Brasilia, the capital of Brazil, was constructed in the late 1950s. It was meant to showcase Brazil’s emergence as a modern country, leading the way for the southern hemisphere. Meticulously planned by the architect Oscar Niemeyer, it won accolades from designers and urban planners with its sweeping boulevards and layout designed to accommodate a car culture and the needs of a modern bureaucratic state. Much like Washington, DC (another invented city), Brasilia was a geographic compromise that for many years pleased no one. But the population has grown, perhaps too much, and the city has settled into itself, not loved but no longer loathed. Brazil, however, has struggled with decades of corruption and erratic economic progress. Brasilia was meant to end those struggles; it did not.
Some invented metropolises are more clearly products of vanity and megalomania. The late-not-so-great Felix Houphouet-Boigny may have been the first leader of the newly independent Ivory Coast in 1959, but he clung to power and in his waning years, moved the capital from Abidjan to Yamoussoukro, the village where he was born. He then spent $200 million in the late 1980s to begin construction of a basilica that copied the design of Bernini’s Vatican, only bigger, in a country with a Muslim majority and an annual per-capita income of less than $1,000. Needless to say, Ivory Coast over the past two decades since his death has seen neither grandeur, peace, nor much in the way of prosperity.
Others start with grand dreams and end with more proletarian realities. South Korea’s Songdo, begun in 2000, has cost $35 billion and counting and was conceived as a model for future cities, with wide lanes, a mix of commercial and residential development, and a robust transportation network. Filled with parks, bike lanes, and business hubs, Songdo has been attractive mostly to middle-class Koreans who either can’t afford or dislike Seoul. That isn’t a bad thing, but it is has yet to embody its status of “city of the future,” which was its initial purpose.
More modest in scale but equally grand in vision is the partnership between Alphabet’s Sidewalk Labs and the city of Toronto to redevelop 12 acres as an incubus of a new modernism. If anyone might succeed in reinventing an urban space, it’s Alphabet and the Canadians, who have quietly morphed into the apostles of good government and innovation as the US recedes into its Washington soap opera. It bears watching, but the rocky history of previous ventures bears remembering.
For every St. Petersburg (also an invented city, in the early 18th century when Peter the Great built his own city far removed from Moscow), and Washington, DC (which was underpopulated and widely disliked well into the late 19th century), there is a Yamoussoukro or a Naypyidaw.

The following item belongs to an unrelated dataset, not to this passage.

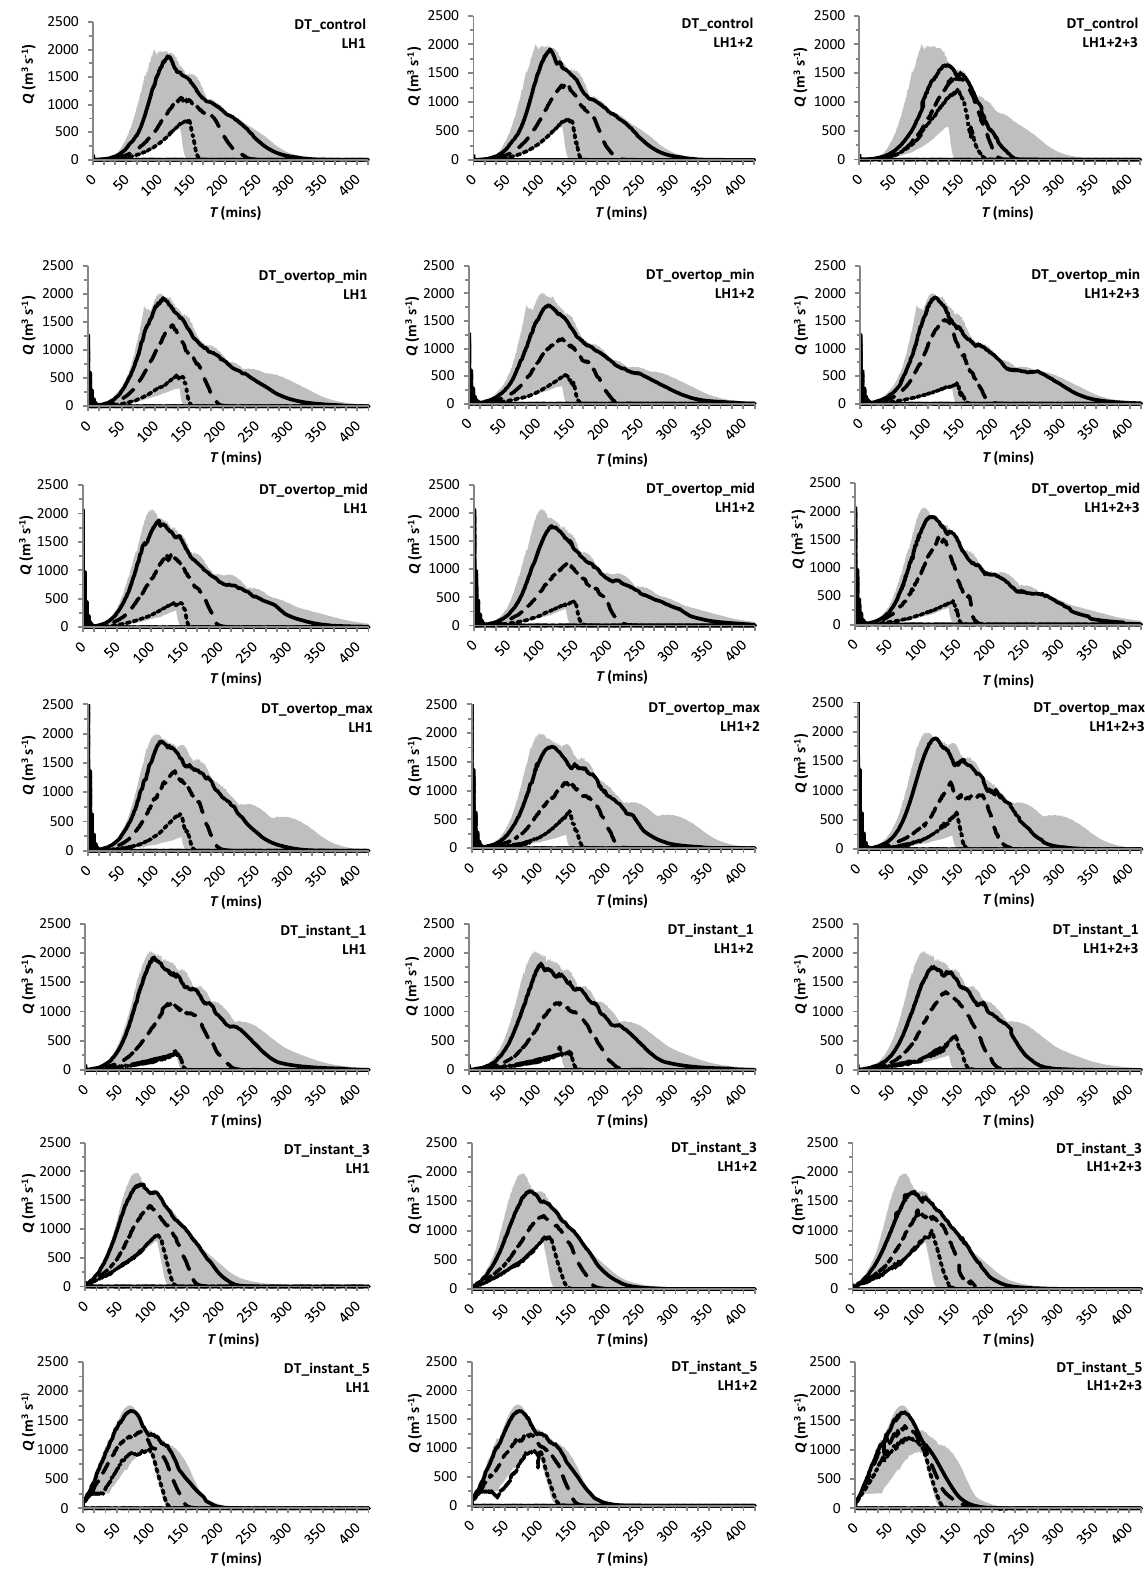
Figure 10. Percentile hydrographs derived from behavioural Dig Tsho simulations, for successive likelihood updating steps (“LH1”, “LH1 + 2”, “LH1 + 2 + 3”). Small dashes: 5th percentile; long dashes: 50th (median) percentile; solid black: 95th percentile. Behavioural hydrograph envelope is displayed in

Traipsing through these thumbnails of cities past, what can we say about whether the half-a-trillion Neom will fulfill its grandiose promise and dreams? If the past is prologue, probably not. But perhaps that shouldn’t matter so much. It may live up to only a portion of its promise, but if it galvanizes creativity and innovation, if it provides a more hopeful model for the future of the Middle East, away from oil and religious conflict and towards urban solutions infused with the best of technology, then it won’t matter if it fulfills all of its dreams. It will matter if it nudges society in the direction of real progress rather than toward the nihilism of revolution and the sclerosis of a royal family draining resources rather than creating them. Some humbleness is certainly in order, as well as a sober eye to how past projects have gone, but it will be better for all of us if Neom only partly succeeds than if it never happens at all.